The smaller amount of reeds on your mouth call the easier it is to use. Also when i was young and first started turkey huntin I would go out and scout and i would take my calls and call to the birds and they would come in. DO NOT DO IT. As much fun as it is to see them and do that it educates the birds for when the season comes in. And makes it way harder to call them in. Also i believe it was said already. When you have one coming in and its within 100 yards limit your calls to purrs and putts. and use those very sparingly. The secret is to make them find you. Putting them to bed the night before is a huge help also. When scouting looks for areas with lots of scratching and look for droppings. I have alot of luck hunting in the rain for turkeys. If it rains hunt a field. Turkeys go to fields when it rains. Ive gotten 4 turkeys while hunting during thunderstorms. They gobble at the thunder. its actually really awesome. good luck


----------



## Kenlow1

Agree with all the info given-lots of good tips. I am no expert but have killed my share of long beards. Like stated previously, one of the most important things in turkey hunting is to limit your movement. Just because you may not hear that turkey gobble, that doesn't mean there isn't one close by. I have shot several gobblers after being set up for 1-2 hrs and was getting ready to move when I caught movement 30 yds away-yes he came in silent. The best advice I can give you is to move your eyes, not your head.
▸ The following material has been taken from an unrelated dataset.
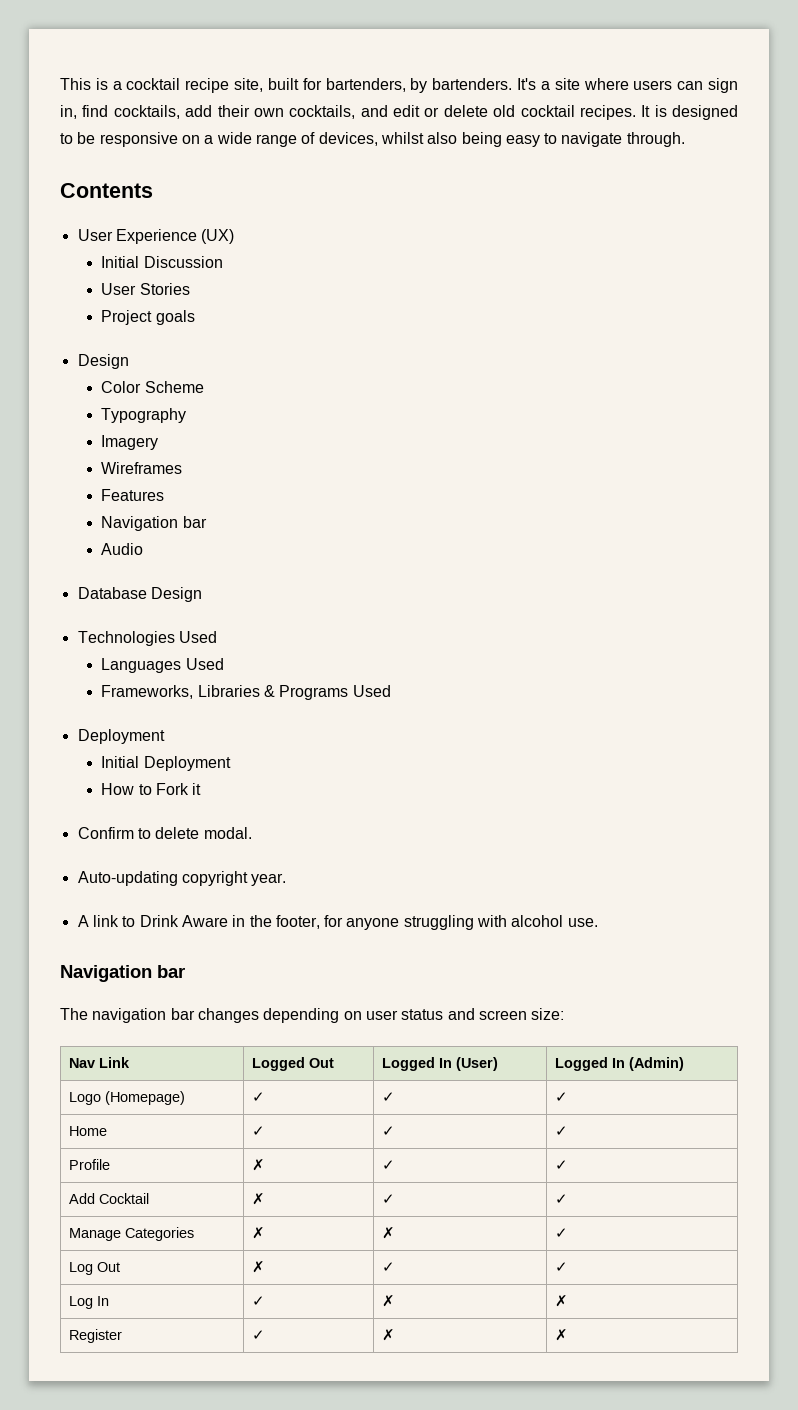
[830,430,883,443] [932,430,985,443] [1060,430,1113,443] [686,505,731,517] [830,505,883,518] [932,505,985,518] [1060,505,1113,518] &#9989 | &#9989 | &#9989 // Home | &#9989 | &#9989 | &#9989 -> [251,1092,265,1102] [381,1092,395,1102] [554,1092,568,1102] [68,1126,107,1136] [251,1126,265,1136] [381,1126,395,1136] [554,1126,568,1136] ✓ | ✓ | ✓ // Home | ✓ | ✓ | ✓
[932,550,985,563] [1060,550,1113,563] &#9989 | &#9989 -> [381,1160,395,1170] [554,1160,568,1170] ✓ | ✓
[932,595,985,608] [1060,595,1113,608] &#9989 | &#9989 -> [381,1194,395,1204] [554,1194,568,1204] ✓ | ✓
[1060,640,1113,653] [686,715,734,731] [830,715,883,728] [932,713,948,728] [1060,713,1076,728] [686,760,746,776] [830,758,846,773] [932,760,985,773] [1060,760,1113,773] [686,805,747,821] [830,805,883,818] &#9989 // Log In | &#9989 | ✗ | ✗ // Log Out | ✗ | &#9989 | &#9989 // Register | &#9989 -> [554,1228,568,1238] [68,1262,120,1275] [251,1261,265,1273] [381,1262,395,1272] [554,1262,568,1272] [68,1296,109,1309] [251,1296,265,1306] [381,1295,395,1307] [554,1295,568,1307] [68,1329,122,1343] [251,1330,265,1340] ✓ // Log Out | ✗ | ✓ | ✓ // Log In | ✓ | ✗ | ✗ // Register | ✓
If you do move your head, very slowly. Turkeys pick up movement. Decoys are good to use too as they will focus the gobblers attention away from you and on the hen or hens. I would not however use a gobbler decoy on public land, just too dangerous. An old timer probably gave me the best info when I was just learning to turkey hunt. You don't have to be an expert caller but more important to have good woodmanship. Knowing the lay of the land, where an obstacle is such as a creek or stream or deep cut. Turkeys may "hang up" and you may have to use available cover and brush to put yourself in position to get in range of the turkey. One of the best calls is not a turkey call at all. Had a gobbler hang up out of range once and he would not budge, I quit calling and we had a Mexican standoff. The old timer told me to use my hand and scratch in the leaves, it worked like a charm! The gobbler thought the hen or hens were losing interest since I had quit calling and he heard the scratching in the leaves simulating feeding turkeys. He had to come check it out and caught a load of 3 inch magnum #6 shot copper pellets.


----------



## jmyers8

As stated right above some scratching off the leaves can be deadly late in the morning.. Mix that with just a couple simple clucks about every half hour and just sit..eventually when the hens are layed up he will come looking for that. I've gotten quite a few that made that mistake it usually works best around ten or after when the hens are on nest.


----------